Pochi argomenti hanno suscitato così tante opinioni e titoli polarizzati come le colture petrolifere. Queste controversie riguardano la conservazione, i diritti umani e la nutrizione. Cosa rivelano le prove?
Un rapporto della Task Force per le colture petrolifere dell’IUCN approfondisce gli impatti ambientali, sociali, economici e nutrizionali, spesso controversi, delle colture oleose vegetali. La loro ricerca sfata il mito secondo cui colture come la palma da olio, la soia o la colza siano intrinsecamente buone o cattive. Invece, il rapporto rivela che tutto dipende dal modo in cui questi raccolti vengono coltivati, lavorati e commercializzati. Sono le pratiche, non le piante, a fare la differenza.

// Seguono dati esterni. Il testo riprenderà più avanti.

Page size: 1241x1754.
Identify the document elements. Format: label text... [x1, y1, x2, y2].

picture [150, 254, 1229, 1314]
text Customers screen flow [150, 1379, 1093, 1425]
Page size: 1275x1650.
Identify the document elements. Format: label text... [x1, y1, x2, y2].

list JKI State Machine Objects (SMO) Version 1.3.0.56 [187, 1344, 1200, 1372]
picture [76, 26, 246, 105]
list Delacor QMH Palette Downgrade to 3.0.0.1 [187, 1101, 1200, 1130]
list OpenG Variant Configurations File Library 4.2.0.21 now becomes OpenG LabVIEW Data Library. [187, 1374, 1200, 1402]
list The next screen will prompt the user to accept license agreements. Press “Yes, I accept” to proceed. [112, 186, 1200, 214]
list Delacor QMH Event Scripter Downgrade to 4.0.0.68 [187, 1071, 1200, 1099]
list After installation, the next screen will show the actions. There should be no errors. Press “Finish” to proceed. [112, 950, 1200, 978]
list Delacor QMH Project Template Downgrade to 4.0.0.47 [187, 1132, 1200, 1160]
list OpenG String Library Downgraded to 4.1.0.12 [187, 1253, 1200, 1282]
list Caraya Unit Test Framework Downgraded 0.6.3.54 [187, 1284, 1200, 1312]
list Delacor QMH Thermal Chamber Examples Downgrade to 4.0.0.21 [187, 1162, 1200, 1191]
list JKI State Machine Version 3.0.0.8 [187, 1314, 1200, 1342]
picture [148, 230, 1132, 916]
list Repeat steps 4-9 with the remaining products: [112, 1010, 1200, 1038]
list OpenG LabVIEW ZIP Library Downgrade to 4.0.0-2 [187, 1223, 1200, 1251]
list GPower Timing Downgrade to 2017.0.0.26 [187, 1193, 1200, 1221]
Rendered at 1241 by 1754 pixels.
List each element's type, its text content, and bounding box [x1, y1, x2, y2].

L’olio di palma e la soia hanno una reputazione particolarmente negativa. Ma se è vero che possono avere impatti devastanti sulle foreste tropicali e sulle popolazioni indigene, possono anche avere dei benefici, soprattutto dove vengono coltivati da famiglie locali e piccoli proprietari terrieri secondo standard che non deforestano, e le alternative potrebbero essere molto peggiori.
All'estremità opposta dello spettro, l'olio d'oliva è spesso visto come una coltura sana e tradizionale, ma laddove viene coltivato in modo intensivo, anch'esso può avere gravi impatti negativi sulle risorse idriche, sulla biodiversità e sulla popolazione locale.
Le colture oleose occupano il 37% di tutti i terreni coltivati e sono una delle principali cause della perdita di biodiversità. La produzione, la lavorazione e il commercio di molte di queste colture sono associati a violazioni dei diritti umani, come il lavoro forzato, l’accaparramento di terre o gli impatti negativi sulla salute derivanti dai prodotti agrochimici. Ad esempio, è stato riferito che ogni brasiliano consuma 7 litri di prodotti chimici per l'agricoltura ogni anno, in gran parte a causa di sistemi di produzione intensivi che utilizzano colture geneticamente modificate e resistenti agli erbicidi.